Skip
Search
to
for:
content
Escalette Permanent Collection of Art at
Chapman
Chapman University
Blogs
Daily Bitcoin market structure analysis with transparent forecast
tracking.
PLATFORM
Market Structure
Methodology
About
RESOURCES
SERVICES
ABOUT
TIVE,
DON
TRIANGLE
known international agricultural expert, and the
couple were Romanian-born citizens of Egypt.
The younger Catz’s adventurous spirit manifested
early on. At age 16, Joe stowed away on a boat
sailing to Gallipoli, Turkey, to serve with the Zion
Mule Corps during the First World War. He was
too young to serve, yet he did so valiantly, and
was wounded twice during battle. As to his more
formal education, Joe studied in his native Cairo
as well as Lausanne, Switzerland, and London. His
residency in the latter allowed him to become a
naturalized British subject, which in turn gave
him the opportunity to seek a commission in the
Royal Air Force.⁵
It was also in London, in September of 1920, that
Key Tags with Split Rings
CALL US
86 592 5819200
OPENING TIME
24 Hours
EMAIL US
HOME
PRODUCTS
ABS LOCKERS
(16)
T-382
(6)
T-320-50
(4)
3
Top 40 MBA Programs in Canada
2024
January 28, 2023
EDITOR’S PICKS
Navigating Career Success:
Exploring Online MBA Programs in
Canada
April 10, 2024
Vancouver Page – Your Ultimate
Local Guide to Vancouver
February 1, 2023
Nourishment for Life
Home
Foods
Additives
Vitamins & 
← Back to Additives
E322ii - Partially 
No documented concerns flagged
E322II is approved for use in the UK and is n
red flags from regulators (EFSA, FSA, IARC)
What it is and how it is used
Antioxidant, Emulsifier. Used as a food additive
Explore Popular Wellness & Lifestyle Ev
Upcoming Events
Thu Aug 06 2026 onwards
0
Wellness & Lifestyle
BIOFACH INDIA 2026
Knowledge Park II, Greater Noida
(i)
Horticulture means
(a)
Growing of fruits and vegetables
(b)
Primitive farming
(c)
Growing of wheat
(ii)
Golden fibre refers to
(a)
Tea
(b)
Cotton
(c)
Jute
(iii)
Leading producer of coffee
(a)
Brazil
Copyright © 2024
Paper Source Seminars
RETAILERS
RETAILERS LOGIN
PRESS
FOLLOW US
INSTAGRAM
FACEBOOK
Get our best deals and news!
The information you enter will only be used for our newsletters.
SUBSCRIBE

-- INSTRUCTION --
Can you recast every line of the records above as a Markdown table with the columns No. and Text, numbering each row in order and leaving out any blank lines?

-- ANSWER BOX --
| No. | Text |
|---|---|
| 1 | Skip |
| 2 | Search |
| 3 | to |
| 4 | for: |
| 5 | content |
| 6 | Escalette Permanent Collection of Art at |
| 7 | Chapman |
| 8 | Chapman University |
| 9 | Blogs |
| 10 | Daily Bitcoin market structure analysis with transparent forecast |
| 11 | tracking. |
| 12 | PLATFORM |
| 13 | Market Structure |
| 14 | Methodology |
| 15 | About |
| 16 | RESOURCES |
| 17 | SERVICES |
| 18 | ABOUT |
| 19 | TIVE, |
| 20 | DON |
| 21 | TRIANGLE |
| 22 | known international agricultural expert, and the |
| 23 | couple were Romanian-born citizens of Egypt. |
| 24 | The younger Catz’s adventurous spirit manifested |
| 25 | early on. At age 16, Joe stowed away on a boat |
| 26 | sailing to Gallipoli, Turkey, to serve with the Zion |
| 27 | Mule Corps during the First World War. He was |
| 28 | too young to serve, yet he did so valiantly, and |
| 29 | was wounded twice during battle. As to his more |
| 30 | formal education, Joe studied in his native Cairo |
| 31 | as well as Lausanne, Switzerland, and London. His |
| 32 | residency in the latter allowed him to become a |
| 33 | naturalized British subject, which in turn gave |
| 34 | him the opportunity to seek a commission in the |
| 35 | Royal Air Force.⁵ |
| 36 | It was also in London, in September of 1920, that |
| 37 | Key Tags with Split Rings |
| 38 | CALL US |
| 39 | 86 592 5819200 |
| 40 | OPENING TIME |
| 41 | 24 Hours |
| 42 | EMAIL US |
| 43 | HOME |
| 44 | PRODUCTS |
| 45 | ABS LOCKERS |
| 46 | (16) |
| 47 | T-382 |
| 48 | (6) |
| 49 | T-320-50 |
| 50 | (4) |
| 51 | 3 |
| 52 | Top 40 MBA Programs in Canada |
| 53 | 2024 |
| 54 | January 28, 2023 |
| 55 | EDITOR’S PICKS |
| 56 | Navigating Career Success: |
| 57 | Exploring Online MBA Programs in |
| 58 | Canada |
| 59 | April 10, 2024 |
| 60 | Vancouver Page – Your Ultimate |
| 61 | Local Guide to Vancouver |
| 62 | February 1, 2023 |
| 63 | Nourishment for Life |
| 64 | Home |
| 65 | Foods |
| 66 | Additives |
| 67 | Vitamins &  |
| 68 | ← Back to Additives |
| 69 | E322ii - Partially  |
| 70 | No documented concerns flagged |
| 71 | E322II is approved for use in the UK and is n |
| 72 | red flags from regulators (EFSA, FSA, IARC) |
| 73 | What it is and how it is used |
| 74 | Antioxidant, Emulsifier. Used as a food additive |
| 75 | Explore Popular Wellness & Lifestyle Ev |
| 76 | Upcoming Events |
| 77 | Thu Aug 06 2026 onwards |
| 78 | 0 |
| 79 | Wellness & Lifestyle |
| 80 | BIOFACH INDIA 2026 |
| 81 | Knowledge Park II, Greater Noida |
| 82 | (i) |
| 83 | Horticulture means |
| 84 | (a) |
| 85 | Growing of fruits and vegetables |
| 86 | (b) |
| 87 | Primitive farming |
| 88 | (c) |
| 89 | Growing of wheat |
| 90 | (ii) |
| 91 | Golden fibre refers to |
| 92 | (a) |
| 93 | Tea |
| 94 | (b) |
| 95 | Cotton |
| 96 | (c) |
| 97 | Jute |
| 98 | (iii) |
| 99 | Leading producer of coffee |
| 100 | (a) |
| 101 | Brazil |
| 102 | Copyright © 2024 |
| 103 | Paper Source Seminars |
| 104 | RETAILERS |
| 105 | RETAILERS LOGIN |
| 106 | PRESS |
| 107 | FOLLOW US |
| 108 | INSTAGRAM |
| 109 | FACEBOOK |
| 110 | Get our best deals and news! |
| 111 | The information you enter will only be used for our newsletters. |
| 112 | SUBSCRIBE |